PÚBLICO - Tanto o sistema finlandês como o coreano só aplicam exames
nacionais no final do secundário. Os exames são necessários antes
dessa altura?
FÁTIMA BONIFÁCIO - Os exames nacionais antes do final do secundário
podem ser dispensáveis em sistemas de ensino que reúnam pelo menos
duas ordens de condições: serem altamente responsabilizadores de
professores e alunos e dominados por uma cultura de grande rigor e
exigência; gozarem de uma estabilidade do corpo docente que permita
aos professores de cada escola conhecerem-se uns aos outros e
conhecerem os "seus" alunos. Estas condições não estão reunidas nas
escolas portuguesas. Os exames nacionais antes do 12º ano são aqui
justificados e necessários como um antídoto contra a preguiça e o
facilitismo. São-no também como um meio de avaliação dos
conhecimentos efectivamente adquiridos pelos alunos. Num comunicado
citado pelo PÚBLICO de 16 de Abril, o PCP deplorava que os exames
nacionais do 9º ano deixassem "para último plano os aspectos de
ordem afectivo-emocional, relacionais, as atitudes e a aplicação
prática do saber", e que se limitassem a avaliar conhecimentos!

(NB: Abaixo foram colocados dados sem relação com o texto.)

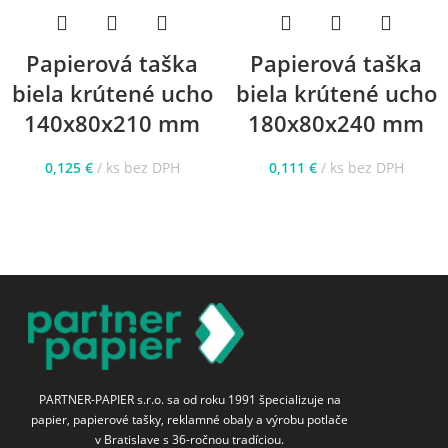
Papierová taška
Papierová taška
biela krútené ucho
biela krútené ucho
140x80x210 mm
180x80x240 mm
0,125
€
ks bez DPH
0,111
€
ks bez DPH
PARTNER-PAPIER s.r.o. sa od roku 1991 špecializuje na
papier, papierové tašky, reklamné obaly a výrobu potlače
v Bratislave s 36-ročnou tradíciou.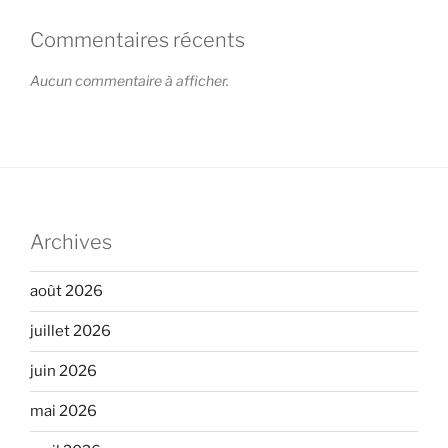
Commentaires récents
Aucun commentaire à afficher.
Archives
août 2026
juillet 2026
juin 2026
mai 2026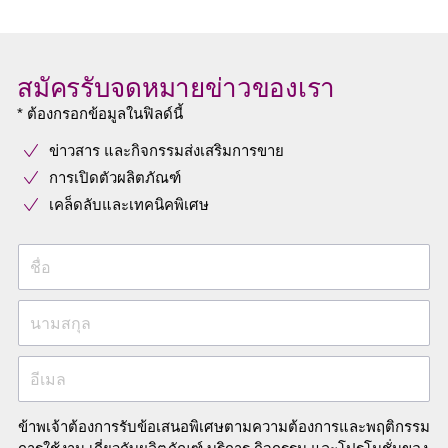
สมัครรับจดหมายข่าวของเรา
* ต้องกรอกข้อมูลในฟิลด์นี้
ข่าวสาร และกิจกรรมส่งเสริมการขาย
การเปิดตัวผลิตภัณฑ์
เคล็ดลับและเทคนิคพิเศษ
ชื่อ
นามสกุล
อีเมล
ข้าพเจ้าต้องการรับข้อเสนอพิเศษตามความต้องการและพฤติกรรม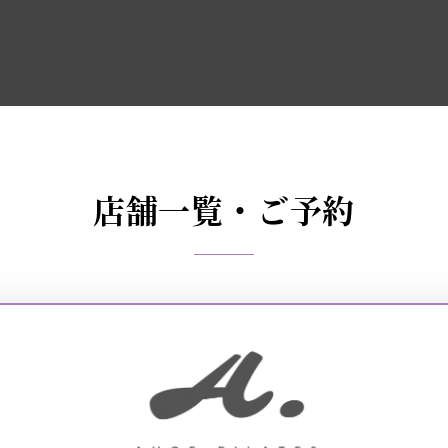
店舗一覧・ご予約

Este
tipo de discurso, que combina vacuidade e pieguice, é exemplar da
mentalidade dominante segundo a qual a escola serve para tudo menos
para trabalhar e aprender. Não tenho dúvidas de que estas "teorias"

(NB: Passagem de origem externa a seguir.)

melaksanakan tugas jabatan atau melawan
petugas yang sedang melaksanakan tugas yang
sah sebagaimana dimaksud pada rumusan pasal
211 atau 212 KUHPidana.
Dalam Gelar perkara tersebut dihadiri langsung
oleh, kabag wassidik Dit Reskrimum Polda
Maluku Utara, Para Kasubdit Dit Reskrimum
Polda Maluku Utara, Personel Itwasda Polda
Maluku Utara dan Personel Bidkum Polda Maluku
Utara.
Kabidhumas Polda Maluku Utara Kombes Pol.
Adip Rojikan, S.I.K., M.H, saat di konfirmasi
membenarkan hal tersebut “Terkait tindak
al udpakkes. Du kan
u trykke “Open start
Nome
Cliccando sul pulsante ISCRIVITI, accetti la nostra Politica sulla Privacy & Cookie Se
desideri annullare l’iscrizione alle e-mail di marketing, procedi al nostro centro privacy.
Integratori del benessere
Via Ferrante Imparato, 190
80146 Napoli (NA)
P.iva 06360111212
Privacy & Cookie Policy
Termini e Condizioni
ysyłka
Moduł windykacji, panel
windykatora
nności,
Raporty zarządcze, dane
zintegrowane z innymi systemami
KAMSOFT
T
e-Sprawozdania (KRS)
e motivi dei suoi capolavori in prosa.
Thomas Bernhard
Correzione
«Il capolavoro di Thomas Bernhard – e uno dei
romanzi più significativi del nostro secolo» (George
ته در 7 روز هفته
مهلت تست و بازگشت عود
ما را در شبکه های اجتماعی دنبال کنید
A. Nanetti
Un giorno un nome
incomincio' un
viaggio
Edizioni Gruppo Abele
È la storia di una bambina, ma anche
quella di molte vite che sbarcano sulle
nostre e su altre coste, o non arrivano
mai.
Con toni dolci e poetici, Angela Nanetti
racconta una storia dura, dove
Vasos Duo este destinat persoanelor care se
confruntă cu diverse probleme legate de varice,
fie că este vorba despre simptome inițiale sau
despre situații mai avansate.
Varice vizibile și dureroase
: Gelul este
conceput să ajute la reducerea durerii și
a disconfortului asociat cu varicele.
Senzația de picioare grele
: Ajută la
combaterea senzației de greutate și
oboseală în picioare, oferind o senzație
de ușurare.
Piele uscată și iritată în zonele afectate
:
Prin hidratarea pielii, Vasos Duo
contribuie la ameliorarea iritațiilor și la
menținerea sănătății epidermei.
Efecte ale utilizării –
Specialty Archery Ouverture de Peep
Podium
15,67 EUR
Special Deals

pedagógicas são as principais responsáveis pelo clamoroso fracasso
do sistema educativo nacional.
O sistema coreano revela-se muito competitivo, com os alunos a
trabalharem muitas horas diárias e a serem submetidos a castigos.
Concorda?
O sistema coreano assenta numa combinação entre competição e
repressão, com cargas horárias muito pesadas. Mergulha seguramente
as suas raízes numa sociedade e numa cultura específicas e que eu
não conheço. O sistema finlandês mostra como um caldo de cultura
diferente pode produzir, "naturalmente", o que é comum e chave do
êxito de ambos: apetência para o trabalho, aceitação da necessidade
do esforço e da disciplina e gosto pelo sucesso.
Quais são as boas práticas que Portugal pode retirar destes dois
exemplos?
A chave do sucesso finlandês e coreano, com métodos bastante
diferentes, é só uma e chama-se trabalhar. Em Portugal não se
trabalha: não trabalham os alunos nem os professores (salvo
excepções, claro). Quando os alunos chegam à Universidade, não
chegam apenas ignorantes, chegam sem nenhuma espécie de hábitos de
trabalho. As "boas práticas" identificáveis nos sistemas finlandês e
coreano não produzirão resultados nenhuns se forem introduzidas num
sistema de educação que no plano organizativo se rege pelo princípio
da integração e uniformização à escala nacional; que no plano da
gestão escolar se pauta por uma ideologia basista conducente à
irresponsabilização; e que no plano da "filosofia educativa" aposta
na escola lúdica, vocacionada para o desenvolvimento de
"competências" em vez da aquisição de conhecimentos. A escola é
antes de mais um lugar onde se trabalha e aprende.